The others are the UN Environment Programme and the Tropical Forest Alliance, part of the World Economic Forum.
Rising global interest rates had increased funders’ cost of capital, which they needed to pass on to potential borrowers, Fishbein said. “In some cases, the farmers no longer wanted to accept those interest rates,” he added. “Our goal remains $1bn by 2025.”
Total commitments under Ifacc have risen to $4.3bn, with 15 companies now on board.
The money disbursed last year all went to producers in the Cerrado, a vast tropical savannah that lies mostly in Brazil.
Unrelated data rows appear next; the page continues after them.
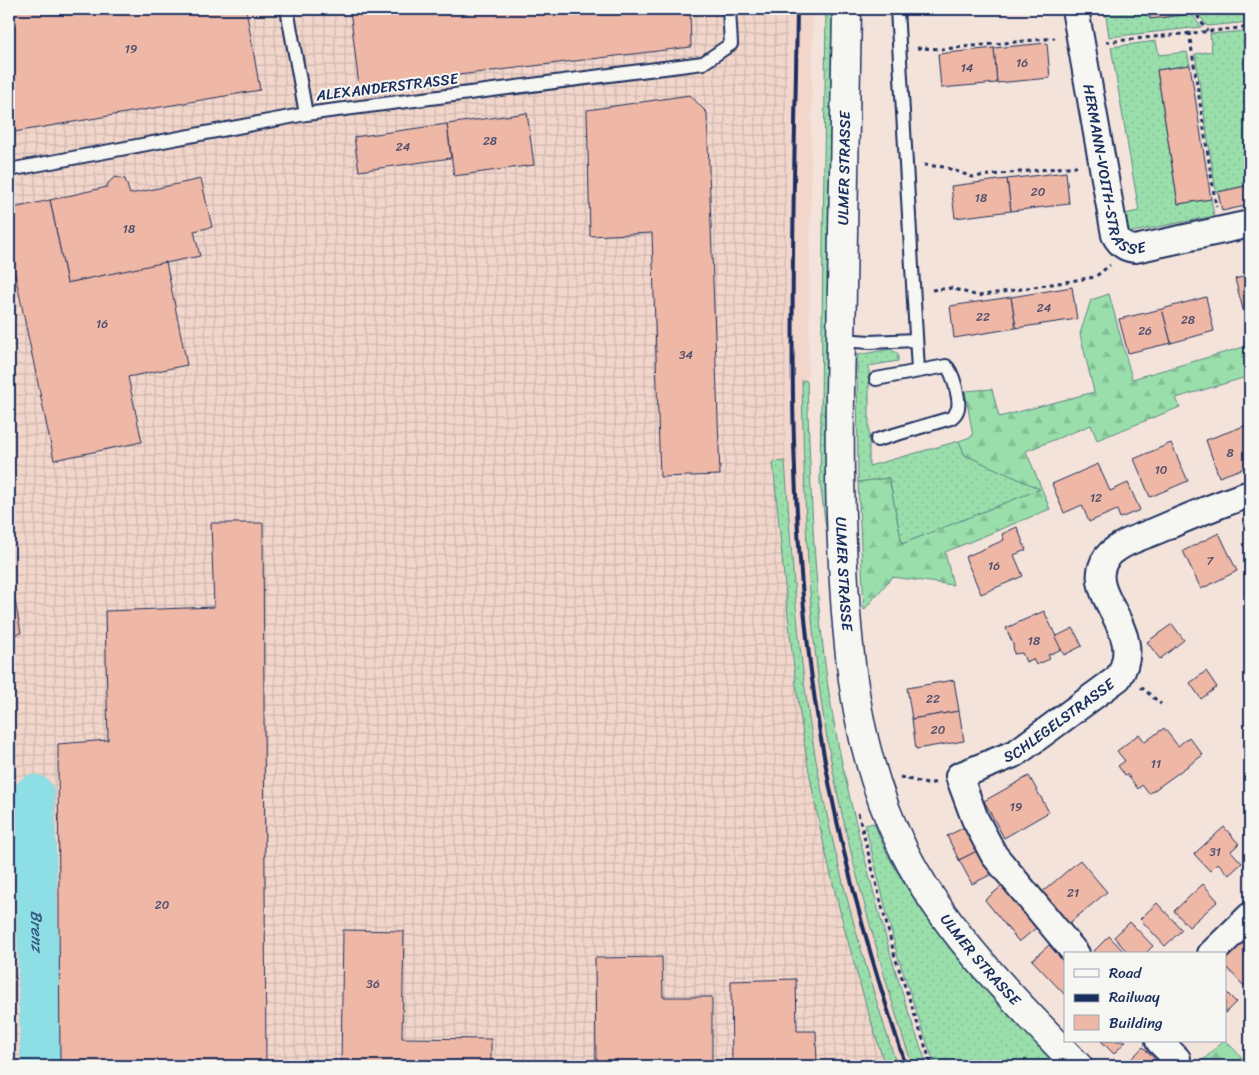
<svg xmlns="http://www.w3.org/2000/svg" width="1259" height="1075" viewBox="0 0 1259 1075" font-family="Sriracha,sans-serif">
<style>
.built{fill:#f2d6cb}
.industrial{fill:url(#industrial-grid)}
.grass{fill:url(#grass-dots);stroke:#5a8784}
.forest{fill:url(#forest-firs);stroke:#5a8784}
.lines{fill:none;stroke-linecap:round;stroke-linejoin:round}
.river{stroke:#8ddee5;stroke-width:41}
.building{fill:#efb7a5;stroke:#1b2f5e}
.service-casing{stroke:#1b2f5e;stroke-width:16}
.minor-casing{stroke:#1b2f5e;stroke-width:30}
.primary-casing{stroke:#1b2f5e;stroke-width:31}
.path{stroke:#1b2f5e;stroke-width:3;stroke-dasharray:4 4;stroke-linecap:butt}
.service{stroke:#f6f6f2;stroke-width:12}
.minor{stroke:#f6f6f2;stroke-width:26}
.primary{stroke:#f6f6f2;stroke-width:28}
.rail{stroke:#1b2f5e;stroke-width:4}
.labels{text-anchor:middle;stroke-width:4;stroke-linejoin:round;paint-order:stroke}
.number-label{font-size:12px;fill:#505170}
.street-label{font-size:15px;fill:#1b2f5e;stroke:#f6f6f2}
.water-label{font-size:16px;font-style:italic;fill:#385b80;stroke:#f6f6f2}
</style>
<defs>
<pattern id="industrial-grid" width="8" height="8" patternUnits="userSpaceOnUse" patternTransform="scale(1.25)"><rect width="8" height="8" fill="#f2d6cb"/><path d="M0 4h8M4 0v8" fill="none" stroke="#cfb8b1"/></pattern>
<pattern id="grass-dots" width="8" height="8" patternUnits="userSpaceOnUse" patternTransform="scale(1.25)"><rect width="8" height="8" fill="#9adfab"/><path d="M2 2h.1M6 6h.1" fill="none" stroke="#84c096" stroke-width="1.8" stroke-linecap="round"/></pattern>
<pattern id="forest-firs" width="22" height="20" patternUnits="userSpaceOnUse" patternTransform="scale(1.25)"><rect width="22" height="20" fill="#9adfab"/><path d="M5 1l3.5 6h-7zM16 11l3.5 6h-7z" fill="#84c096"/></pattern>
</defs>
<rect width="100%" height="100%" fill="#f4e3db"/>
<filter id="ink" filterUnits="userSpaceOnUse"><feTurbulence type="fractalNoise" baseFrequency=".02" numOctaves="2"/><feDisplacementMap in="SourceGraphic" scale="10" xChannelSelector="R" yChannelSelector="G"/><feConvolveMatrix kernelMatrix="1 2 1 2 8 2 1 2 1" color-interpolation-filters="sRGB"/></filter>
<g filter="url(#ink)">
<path class="built" d="M788,9H813L809,351L807,381L802,380L805,497L812,616L833,766L852,861L879,959L913,1066H897L867,974L831,836L815,754L803,672L785,461Z"/>
<path class="industrial" d="M9,9H788L785,461L773,462L794,678L809,768L852,959L885,1066H9Z"/>
<g class="grass">
<path d="M826,9H832L825,440L829,551L820,482Z"/>
<path d="M1105,9H1149L1150,18L1183,14L1182,9H1188L1201,27L1109,37Z"/>
<path d="M1195,9H1247L1250,22L1207,26Z"/>
<path d="M1246,31L1250,62V185L1216,192L1195,54L1212,51L1210,34Z"/>
<path d="M1156,41L1159,55L1187,52L1190,65L1157,70L1178,204L1211,199L1214,216L1127,233L1124,214L1139,211L1111,47Z"/>
<path d="M891,349L898,354V361L869,366V466L959,441L965,455L1041,489L902,544L889,478L858,482L857,355Z"/>
<path d="M802,380L807,381C810,473 813,565 824,656C833,734 852,810 872,886C888,947 905,1008 928,1066H913L904,1041C868,922 833,801 818,677C806,579 804,479 802,380Z"/>
<path d="M785,461C792,559 798,658 815,755C834,861 864,964 897,1066H885C854,968 826,868 808,766C791,665 783,564 773,462Z"/>
<path d="M874,823C906,911 995,1000 1059,1066H935L897,954L865,825Z"/>
</g>
<g class="forest">
<path d="M1109,294L1132,379L1244,347L1248,359H1250V376L1176,398L1180,407L1097,440L1091,425L1026,451L1050,509L945,552L953,585L892,577L864,610L858,482L889,478L902,544L1040,489L965,455L959,441L973,436L965,391L992,389L999,417L1094,392L1080,334L1091,300Z"/>
<path d="M1225,1040L1250,1066H1197L1223,1041Z"/>
</g>
<g class="lines">
<path class="river" id="s1" d="M34,795L41,1066"/>
</g>
<g class="building">
<path d="M9,9H246L260,90L9,133Z"/>
<path d="M350,9H690L691,47L359,87Z"/>
<path d="M1149,9H1182L1183,15L1150,19Z"/>
<path d="M1047,43L1050,78L997,83L994,48Z"/>
<path d="M994,48L997,83L941,88L938,54Z"/>
<path d="M1190,65L1211,199L1178,204L1157,70Z"/>
<path d="M690,95L707,113L720,475L660,477L652,233L590,236L587,110Z"/>
<path d="M527,113L534,165L454,176L447,124Z"/>
<path d="M447,124L451,158L359,171L354,137Z"/>
<path d="M1066,172L1069,204L1011,211L1007,179Z"/>
<path d="M115,177L125,179L130,194L201,179L212,227L194,231L200,256L67,283L50,200L107,187L108,183Z"/>
<path d="M1007,179L1011,211L955,218L951,186Z"/>
<path d="M1250,185V205L1222,211L1218,192Z"/>
<path d="M50,200L67,283L166,262L187,365L128,377L142,442L54,460L9,245V209Z"/>
<path d="M1250,275V311L1244,313L1235,279Z"/>
<path d="M1072,287L1077,319L1016,328L1011,297Z"/>
<path d="M1011,297L1016,328L954,338L950,306Z"/>
<path d="M1206,297L1214,331L1171,343L1162,309Z"/>
<path d="M1162,309L1171,343L1128,353L1119,319Z"/>
<path d="M1247,425L1250,433V466L1219,477L1206,440Z"/>
<path d="M1171,443L1188,481L1150,497L1134,459Z"/>
<path d="M1098,464L1110,491L1128,483L1140,510L1120,518L1117,510L1089,522L1082,505L1064,513L1052,484Z"/>
<path d="M211,523H263L266,1066H60L58,744L108,740L105,611L214,607Z"/>
<path d="M1017,527L1026,550L1014,555L1023,576L981,594L965,557L1004,540L1002,534Z"/>
<path d="M1219,533L1237,571L1201,589L1183,551Z"/>
<path d="M9,568L21,633L9,635Z"/>
<path d="M1044,611L1062,649L1048,655L1050,659L1036,665L1033,659L1026,662L1022,653L1014,654L1013,644L1006,628Z"/>
<path d="M1172,624L1184,640L1160,659L1147,642Z"/>
<path d="M1073,628L1082,646L1064,655L1055,637Z"/>
<path d="M1206,671L1217,687L1201,699L1190,683Z"/>
<path d="M954,680L959,711L912,719L907,688Z"/>
<path d="M959,711L964,741L916,749L912,719Z"/>
<path d="M1164,728L1178,746L1189,737L1203,755L1149,794L1142,785L1138,789L1127,774L1125,775L1118,766L1125,761L1117,751L1139,734L1145,742Z"/>
<path d="M1029,776L1049,812L1004,838L984,801Z"/>
<path d="M967,826L979,850L959,860L947,836Z"/>
<path d="M1224,827L1239,844L1231,851L1242,863L1229,875L1218,863L1210,871L1194,854Z"/>
<path d="M979,850L992,874L972,884L959,860Z"/>
<path d="M1080,860L1107,892L1067,925L1040,894Z"/>
<path d="M1203,884L1218,901L1189,927L1174,911Z"/>
<path d="M1002,886L1036,928L1019,942L985,900Z"/>
<path d="M1157,903L1182,930L1165,946L1140,919Z"/>
<path d="M1130,922L1153,946L1145,954H1129L1114,937Z"/>
<path d="M343,930L404,931L402,1038L491,1039V1066H341Z"/>
<path d="M1250,934V980L1244,986L1225,966V954Z"/>
<path d="M1109,936L1126,954H1097L1094,951Z"/>
<path d="M1049,945L1065,963V995L1032,960Z"/>
<path d="M662,957L663,997H712V1066H596L595,958Z"/>
<path d="M796,979L797,1031H816L817,1066H732L731,981Z"/>
<path d="M1225,991L1236,1002L1225,1013Z"/>
<path d="M1101,1041H1126L1114,1054Z"/>
<path d="M1143,1047L1162,1066H1129L1126,1064Z"/>
</g>
<g class="lines">
<g class="service-casing">
<g id="service">
<path d="M287,9L306,114"/>
<path d="M897,9L918,370"/>
<path d="M9,170L306,114L703,63L731,44L729,9"/>
<path d="M841,340L870,342L916,340"/>
<path d="M876,379L946,366C953,371 960,400 958,408C957,413 955,415 951,418L877,440"/>
</g>
</g>
<g class="minor-casing">
<g id="minor">
<path id="s2" d="M1075,9L1115,235C1120,244 1125,248 1135,249L1250,224"/>
<path id="s3" d="M1076,954L994,855L975,819L959,776L1016,753L1118,678C1147,634 1091,600 1102,567C1104,560 1110,553 1116,549C1128,540 1144,536 1158,530C1188,517 1219,504 1250,494"/>
<path d="M1211,954L1250,916"/>
<path d="M1159,1041L1177,1059"/>
</g>
</g>
<g class="primary-casing">
<g id="primary">
<path id="s4" d="M847,9C845,120 843,232 841,344C839,418 839,491 843,565C848,666 858,759 904,851C946,934 1015,1000 1078,1066"/>
</g>
</g>
<g class="path">
<path d="M1193,9L1207,31"/>
<path d="M1250,9V10"/>
<path d="M1247,27L1250,47"/>
<path d="M1189,32L1216,207"/>
<path d="M1106,42L1250,27"/>
<path d="M917,48L943,49L1055,38"/>
<path d="M924,165L945,167L972,177L1077,166"/>
<path d="M932,290L951,288L978,296L1095,277L1110,265"/>
<path d="M1141,687L1161,704"/>
<path d="M900,777L927,784L937,782"/>
<path d="M858,813L895,957L932,1066"/>
</g>
<use href="#service" class="service"/>
<use href="#minor" class="minor"/>
<use href="#primary" class="primary"/>
<path class="rail" d="M797,9C794,239 782,473 815,701C833,825 866,948 906,1066"/>
</g>
</g>
<g class="labels">
<g class="number-label">
<text x="131" y="53">19</text>
<text x="1022" y="67">16</text>
<text x="967" y="72">14</text>
<text x="490" y="145">28</text>
<text x="403" y="151">24</text>
<text x="1038" y="196">20</text>
<text x="981" y="202">18</text>
<text x="129" y="233">18</text>
<text x="1044" y="312">24</text>
<text x="983" y="321">22</text>
<text x="1188" y="324">28</text>
<text x="102" y="328">16</text>
<text x="1145" y="335">26</text>
<text x="686" y="359">34</text>
<text x="1230" y="457">8</text>
<text x="1161" y="474">10</text>
<text x="1096" y="502">12</text>
<text x="1210" y="565">7</text>
<text x="994" y="570">16</text>
<text x="1034" y="645">18</text>
<text x="933" y="703">22</text>
<text x="938" y="734">20</text>
<text x="1156" y="768">11</text>
<text x="1016" y="811">19</text>
<text x="1215" y="856">31</text>
<text x="1073" y="897">21</text>
<text x="162" y="909">20</text>
<text x="373" y="988">36</text>
</g>
<g class="street-label">
<text transform="translate(387 87) rotate(-7)" y="5">ALEXANDERSTRASSE</text>
<text dy="5" stroke="none"><textPath href="#s2" startOffset="171">HERMANN-VOITH-STRASSE</textPath></text>
<text transform="translate(844 168) rotate(-89)" y="5">ULMER STRASSE</text>
<text dy="5" stroke="none"><textPath href="#s4" startOffset="565">ULMER STRASSE</textPath></text>
<text dy="5" stroke="none"><textPath href="#s3" startOffset="330">SCHLEGELSTRASSE</textPath></text>
<text dy="5" stroke="none"><textPath href="#s4" startOffset="984">ULMER STRASSE</textPath></text>
</g>
<g class="water-label">
<text dy="6" stroke="none"><textPath href="#s1" startOffset="136">Brenz</textPath></text>
</g>
</g>
<rect width="1259" height="1075" fill="none" stroke="#f6f6f2" stroke-width="30"/>
<rect x="15" y="15" width="1229" height="1045" fill="none" stroke="#1b2f5e" stroke-width="2" filter="url(#ink)"/>
<rect x="1064" y="952" width="162" height="90" fill="#f6f6f2" stroke="#9ea6b7"/>
<rect x="1074" y="969" width="25" height="8" fill="#f6f6f2" stroke="#9ea6b7"/>
<text x="1109" y="978" font-size="15" fill="#1b2f5e">Road</text>
<rect x="1074" y="994" width="25" height="8" fill="#1b2f5e" stroke="#9ea6b7"/>
<text x="1109" y="1002" font-size="15" fill="#1b2f5e">Railway</text>
<rect x="1074" y="1015" width="25" height="15" fill="#efb7a5" stroke="#9ea6b7"/>
<text x="1109" y="1028" font-size="15" fill="#1b2f5e">Building</text>
</svg>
Ifacc aims to expand funding to farmers in the Amazon and in Argentina and Paraguay’s part of the Chaco, which is home to South America’s second-largest forest and also spreads across Bolivia and a small area of Brazil.
Ifacc’s participants include Sustainable Investment Management, a UK-based environmental finance boutique. Under a pilot scheme funded by supermarkets Tesco, Waitrose and Sainsbury’s, it loaned $11mn to 36 soy growers in the Cerrado last year.
“We raised a lot less than we were originally planning,” said Pedro Moura Costa, Sim founder and chief executive. “This year we’re hoping to expand it to $50mn-$60mn and the objective next year is $150mn.”
Its fund, aiming to demonstrate the effectiveness of the concept, was a scaled-back version of a previous plan to raise a $300mn green bond for similar purposes in 2020.
Costa said the earlier project fell apart following the Covid-19 pandemic, the withdrawal of large grain traders and the election of former Brazilian president Jair Bolsonaro, who took office in 2019 and was criticised by campaigners for anti-environmental stances.
Historically low interest rates in Brazil a few years ago also made it difficult to lend competitively, he said. But with the central bank’s base rate in Brazil back in double digits, Sim’s credit lines were now up to a quarter cheaper than commercial market rates, added Costa.
“The proof of concept is there and the whole cycle is closing now. Soy was planted, it has been harvested and we don’t expect any financial or environmental defaults,” he said. “It’s proven — now let’s ramp it up.”